The Scarlatti Restored Manuscript

Our rating 
3.0 out of 5 star rating 3.0

COMPOSERS: Domenico Scarlatti
ALBUM TITLE: The Scarlatti Restored Manuscript
WORKS: The Scarlatti Restored Manuscript: Sonatas K 148, 149, 154, 162, 164, 170-2, 174 & 176; Soler: Sonatas in C, B, D flat and E
PERFORMER: Andrea Bacchetti (piano)
CATALOGUE NO: 8765417242


Like Angela Hewitt, Andrea Bacchetti has carved something of a reputation for performing Bach on the piano, but whereas Hewitt’s Baroque ‘byways’ have headed to France for Couperin and Rameau, Bacchetti has returned to his Italian roots and now adds Domenico Scarlatti to sonata discs of Galuppi and Marcello.
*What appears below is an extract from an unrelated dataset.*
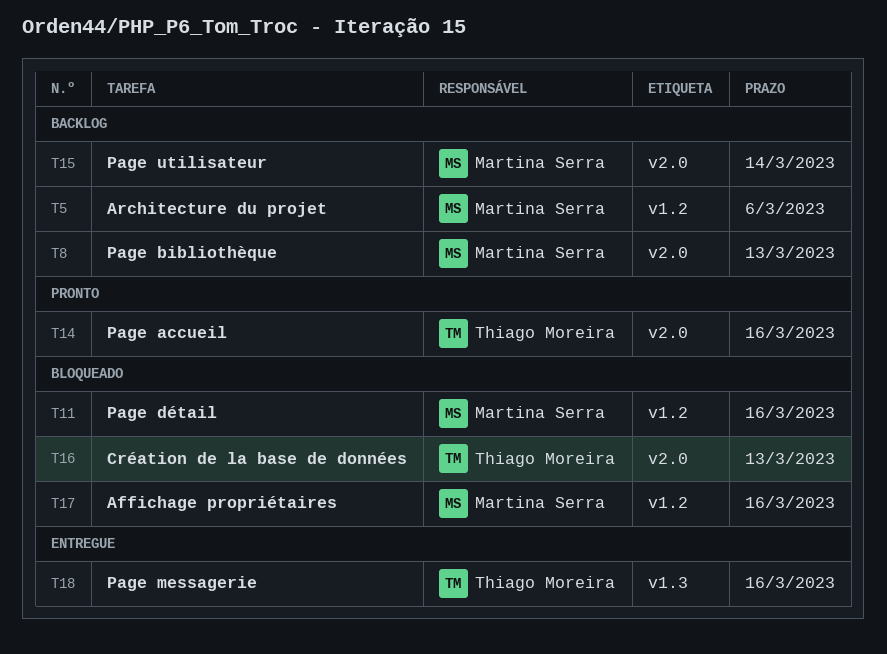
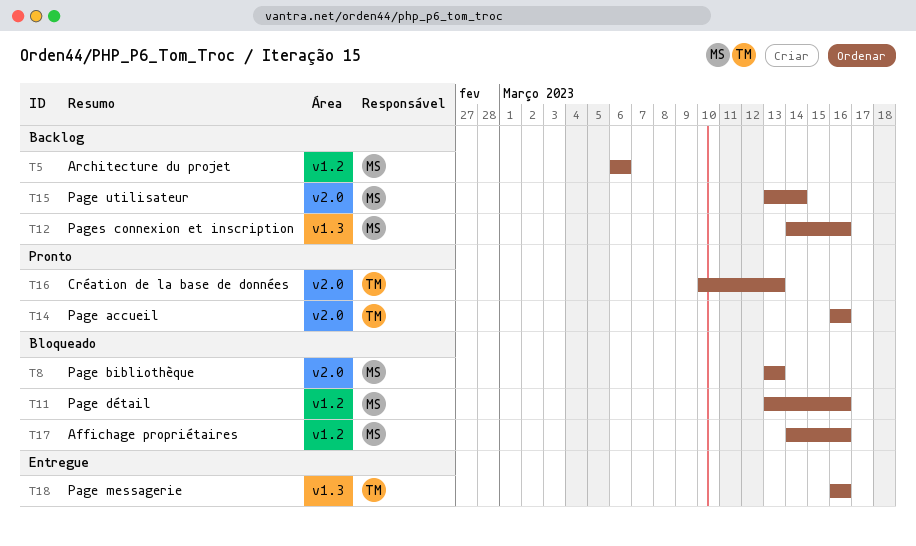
T8, status: Backlog -> Bloqueado
T12: none -> present
T16, status: Bloqueado -> Pronto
Not for him, however, an essay in cherry-picking some of the Neapolitan’s tastiest morsels. In collaboration with Mario Marcarini, Bacchetti has created new editions of Scarlatti’s works from manuscripts housed in Venice. (The booklet notes present thickets of catalogue numbers and codices impenetrable to all but the most dedicated librarian.)

If the ten selected Sonatas tend towards the elegant rather than Scarlatti’s more pungent Iberian manner, this probably suits Bacchetti’s temperament, since his pellucid tone and decidedly spacious tempos set a premium on an urbane, thoughtful, Italianate lyricism. Indeed lasting well over eight minutes – harpsichordist Scott Ross despatches it in half the time – the C minor Sonata K174 meanders leisurely like a day-dreaming gondolier taking the quieter canals home; and what sounds initially soporifically seductive becomes progressively more suffocating.

Bacchetti’s fastidiousness when over-indulged can swaddle the music in cotton wool; and while his articulation is ideally crisp and able to convey a punchy purposefulness, Scarlatti’s quicksilver jeux d’esprit is often (as in the G major Sonata K171) constrained within a forensic intellectual sobriety.

Four sonatas by Antonio Soler (designated ‘bonus tracks’ though they constitute nearly a quarter of the disc’s duration) confirm Bacchetti’s neatly-turned, haute couture poise. Bringing up the rear, an E major Sonata facilitates a conspicuously festive finale.